→ **Provided records**
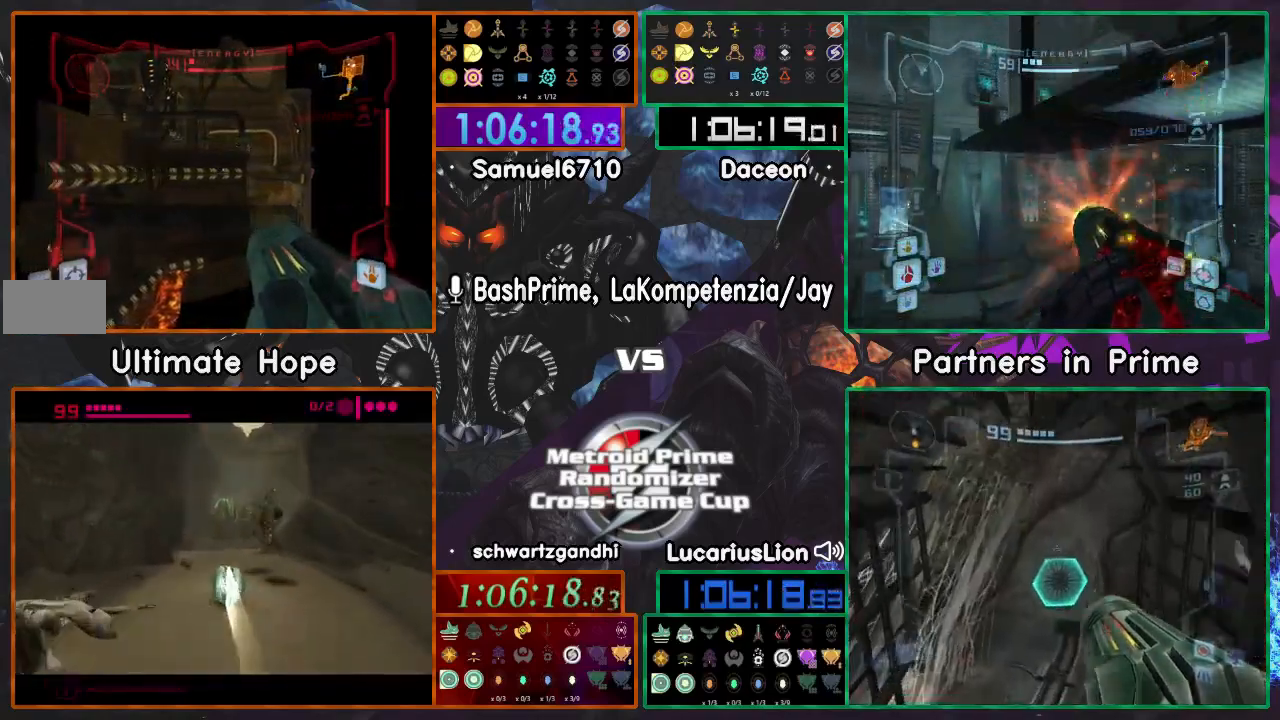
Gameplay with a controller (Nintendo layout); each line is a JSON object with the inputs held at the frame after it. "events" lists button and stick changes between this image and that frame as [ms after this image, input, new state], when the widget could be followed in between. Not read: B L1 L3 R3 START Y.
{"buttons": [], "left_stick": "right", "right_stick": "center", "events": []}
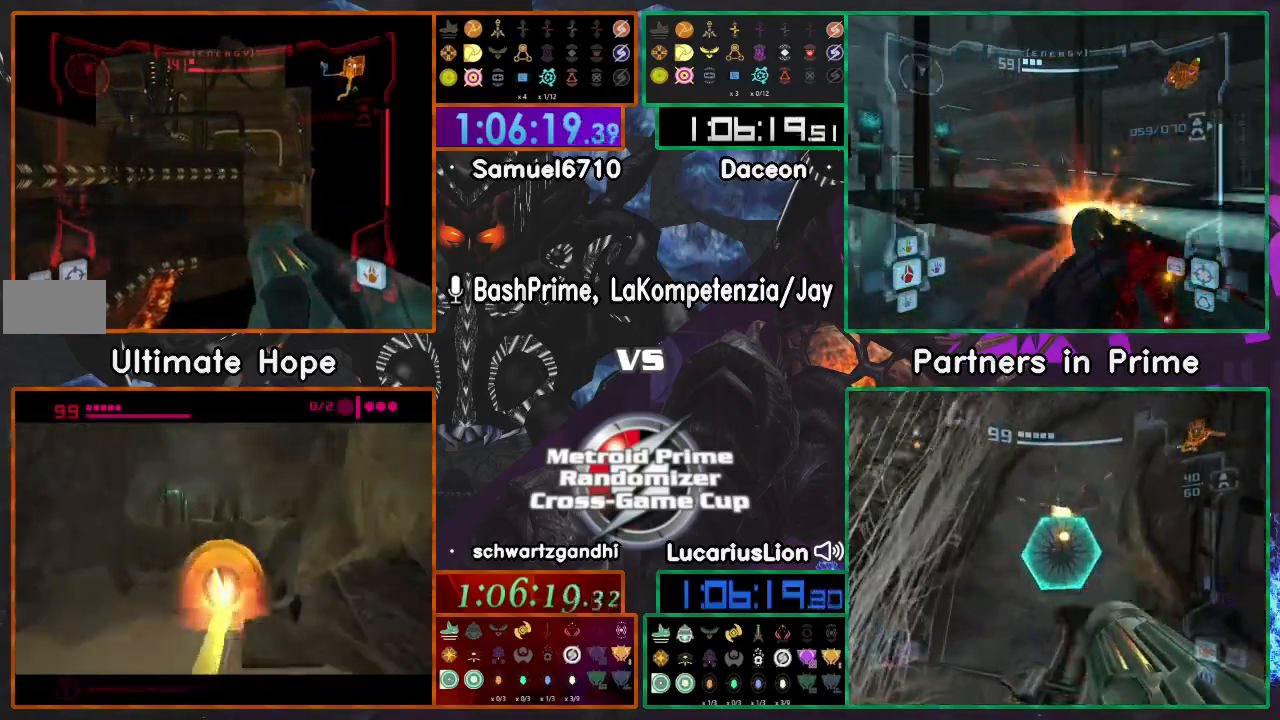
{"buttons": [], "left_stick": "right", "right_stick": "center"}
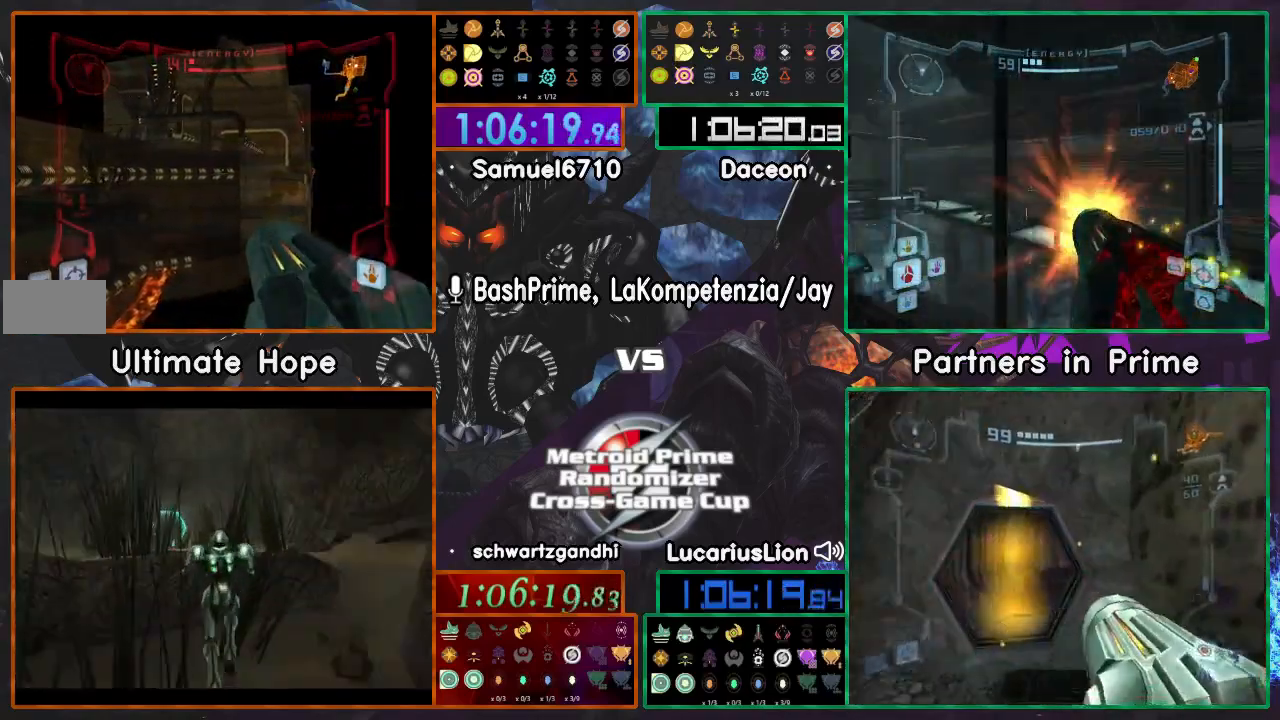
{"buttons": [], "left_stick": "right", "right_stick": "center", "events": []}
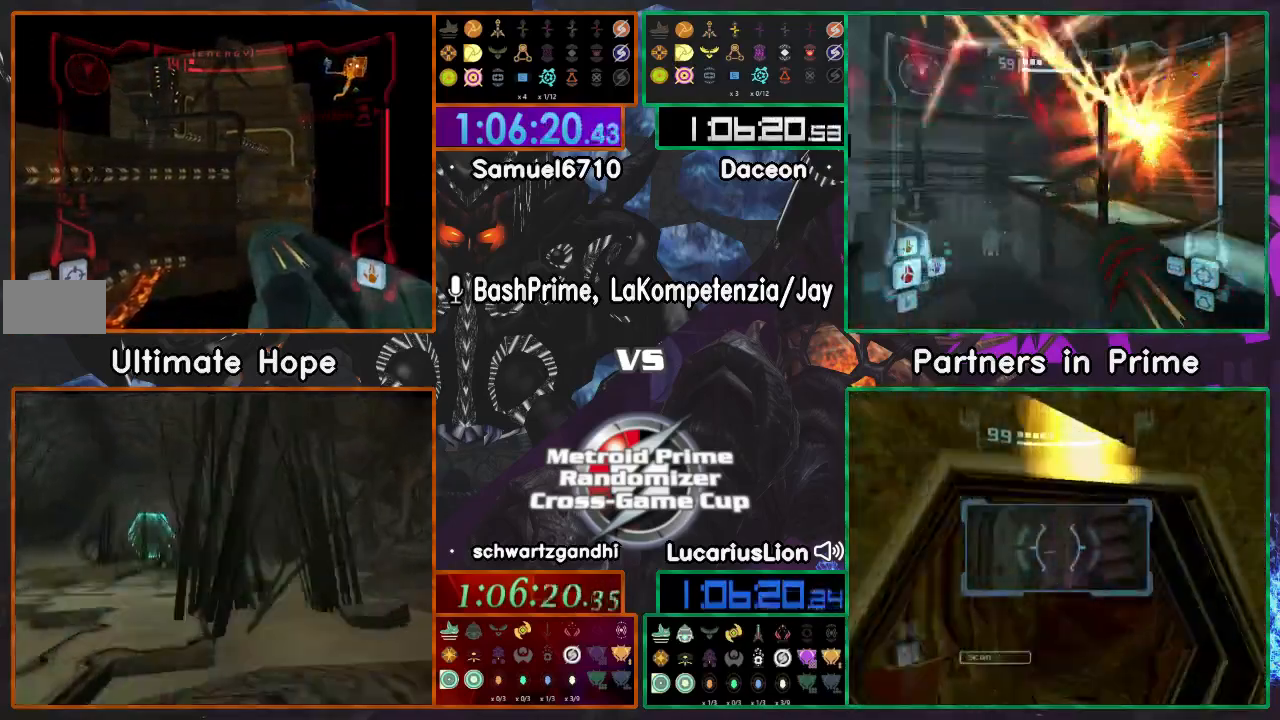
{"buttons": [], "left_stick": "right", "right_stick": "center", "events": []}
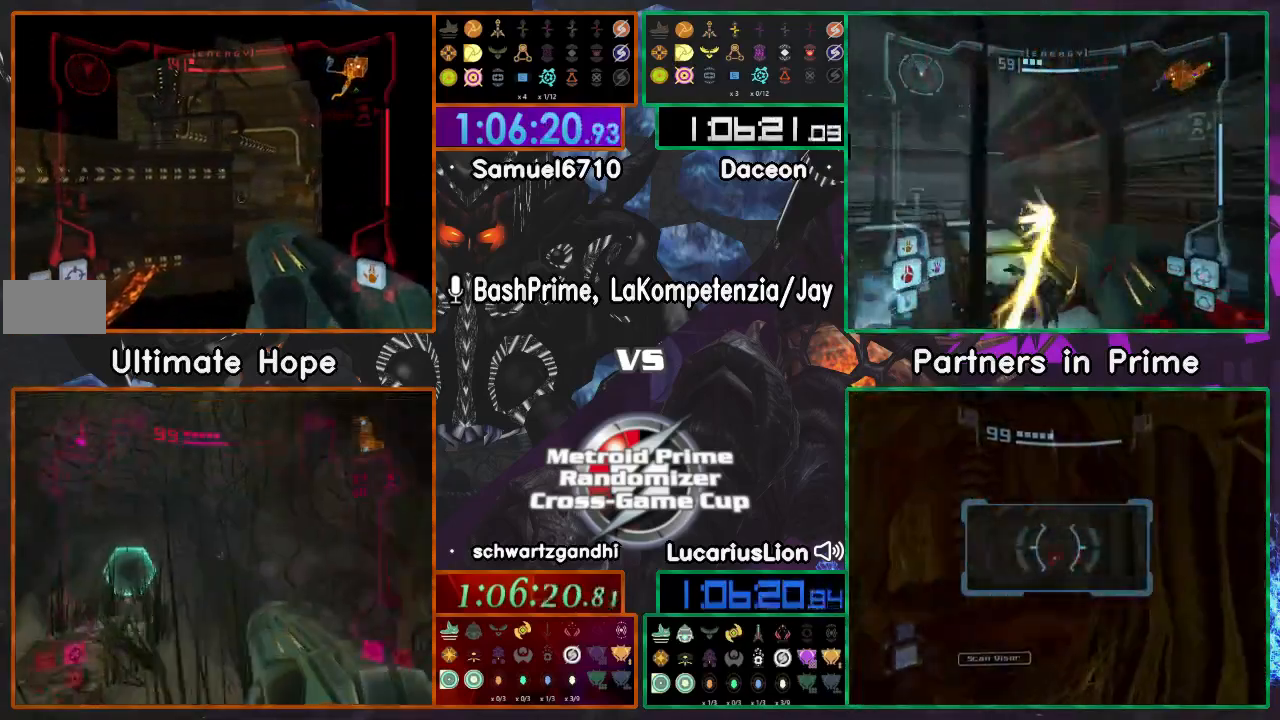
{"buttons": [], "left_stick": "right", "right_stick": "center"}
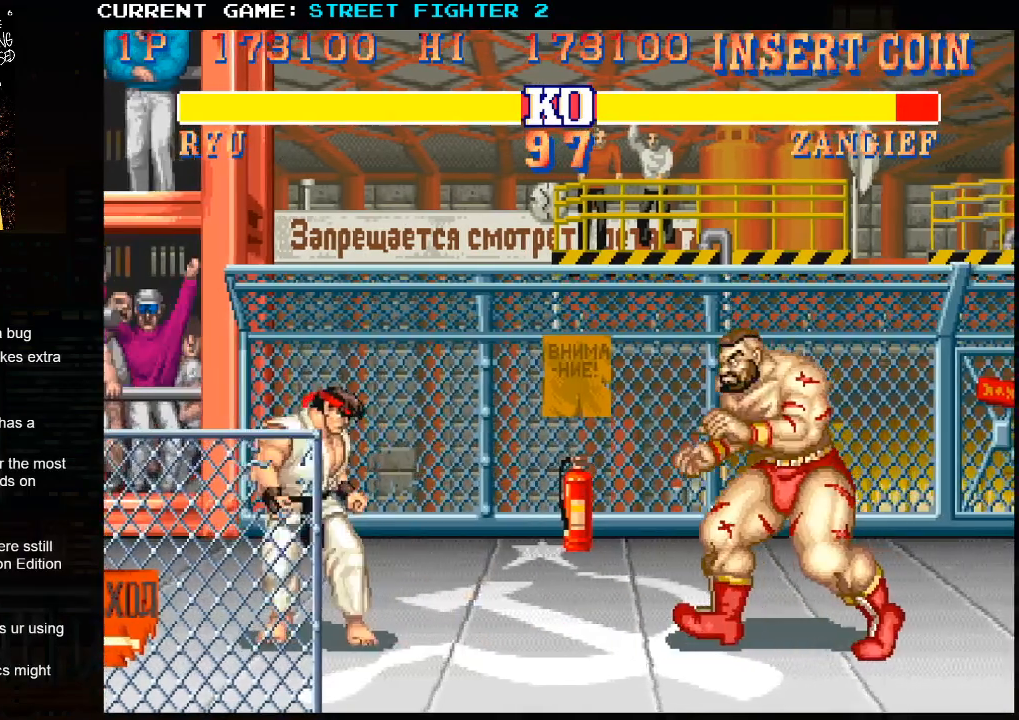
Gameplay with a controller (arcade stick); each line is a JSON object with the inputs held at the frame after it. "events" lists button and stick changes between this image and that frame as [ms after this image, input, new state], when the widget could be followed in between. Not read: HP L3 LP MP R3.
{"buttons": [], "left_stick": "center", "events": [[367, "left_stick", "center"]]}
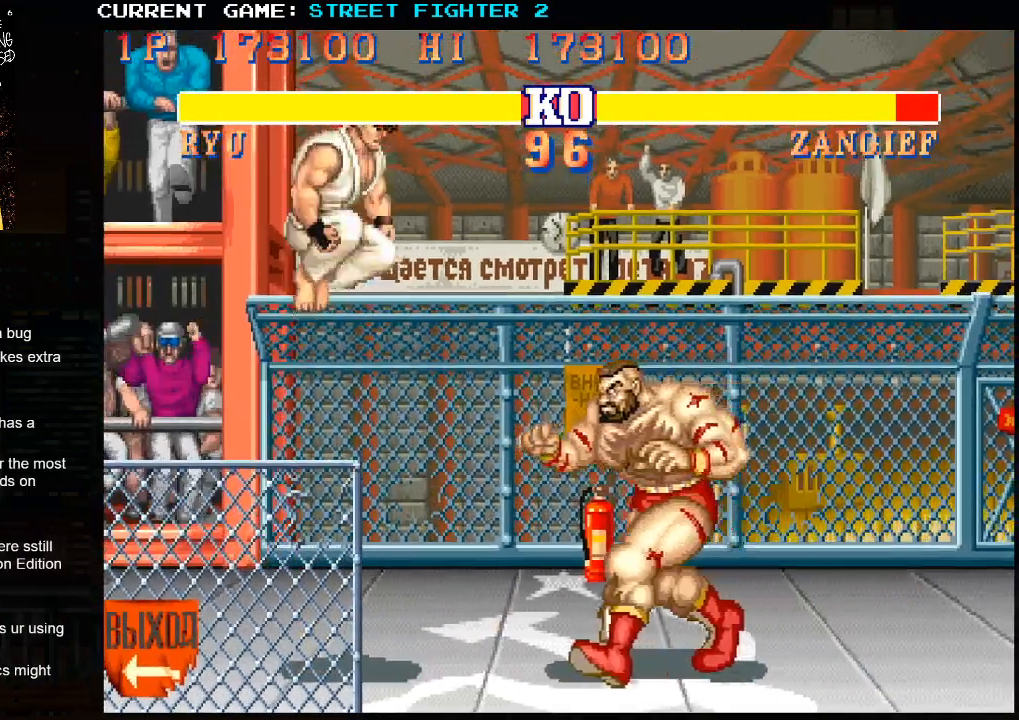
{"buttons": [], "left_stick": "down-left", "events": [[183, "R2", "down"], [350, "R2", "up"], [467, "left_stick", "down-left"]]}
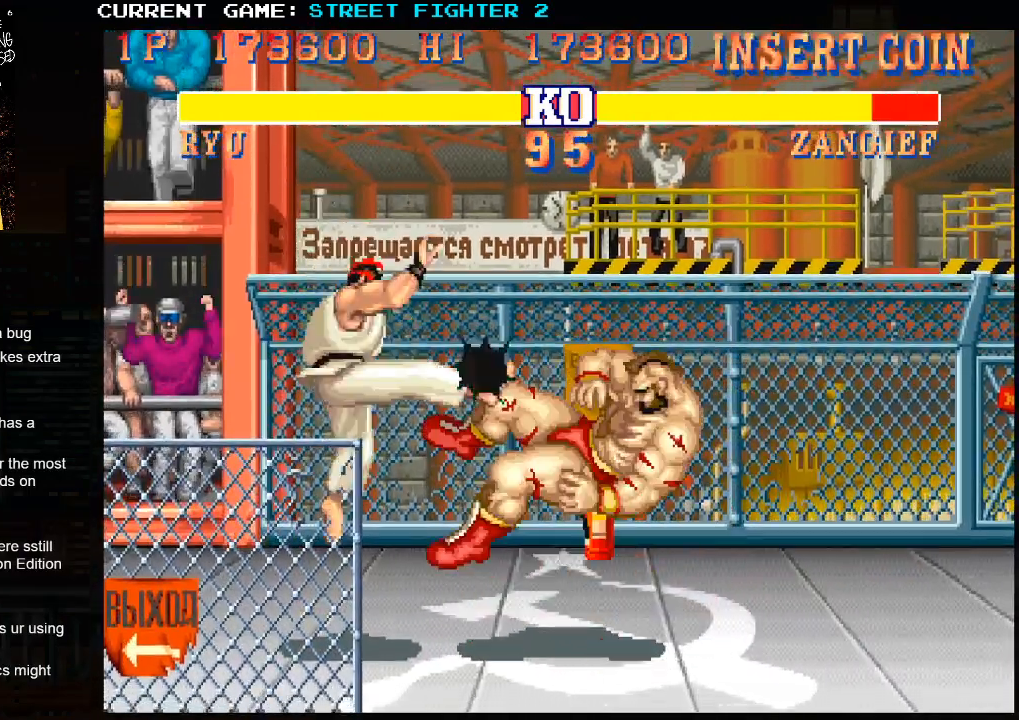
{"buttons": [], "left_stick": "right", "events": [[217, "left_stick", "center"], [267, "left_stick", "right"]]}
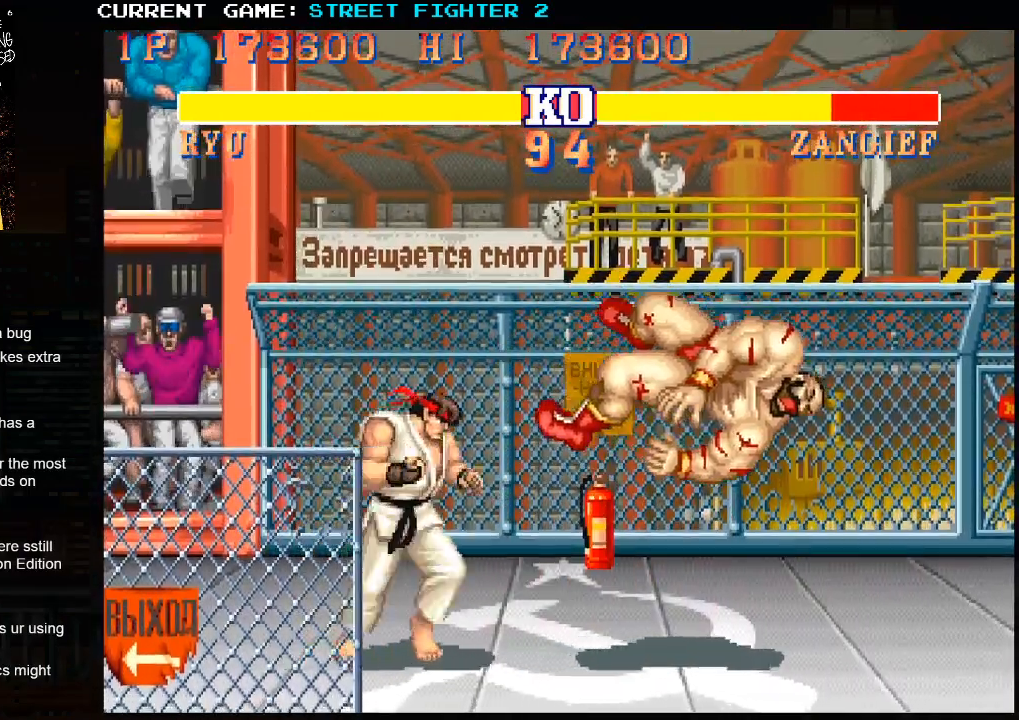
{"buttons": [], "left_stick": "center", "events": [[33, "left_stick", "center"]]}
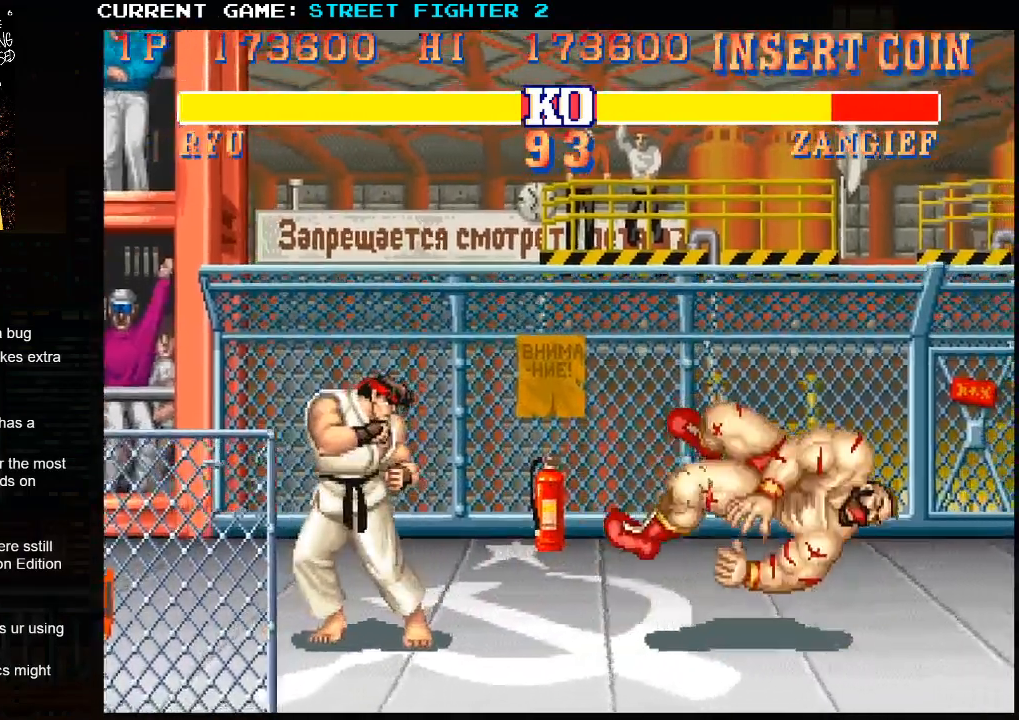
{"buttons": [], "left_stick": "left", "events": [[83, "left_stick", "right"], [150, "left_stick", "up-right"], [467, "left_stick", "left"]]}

→ **Required work**
The reply should contain all of the data above, word for word, with no pictures.

→ **Solution to this task**
Gameplay with a controller (Nintendo layout); each line is a JSON object with the inputs held at the frame after it. "events" lists button and stick changes between this image and that frame as [ms after this image, input, new state], when the widget could be followed in between. Not read: B L1 L3 R3 START Y.
{"buttons": [], "left_stick": "right", "right_stick": "center", "events": []}
{"buttons": [], "left_stick": "right", "right_stick": "center"}
{"buttons": [], "left_stick": "right", "right_stick": "center", "events": []}
{"buttons": [], "left_stick": "right", "right_stick": "center", "events": []}
{"buttons": [], "left_stick": "right", "right_stick": "center"}
Gameplay with a controller (arcade stick); each line is a JSON object with the inputs held at the frame after it. "events" lists button and stick changes between this image and that frame as [ms after this image, input, new state], when the widget could be followed in between. Not read: HP L3 LP MP R3.
{"buttons": [], "left_stick": "center", "events": [[367, "left_stick", "center"]]}
{"buttons": [], "left_stick": "down-left", "events": [[183, "R2", "down"], [350, "R2", "up"], [467, "left_stick", "down-left"]]}
{"buttons": [], "left_stick": "right", "events": [[217, "left_stick", "center"], [267, "left_stick", "right"]]}
{"buttons": [], "left_stick": "center", "events": [[33, "left_stick", "center"]]}
{"buttons": [], "left_stick": "left", "events": [[83, "left_stick", "right"], [150, "left_stick", "up-right"], [467, "left_stick", "left"]]}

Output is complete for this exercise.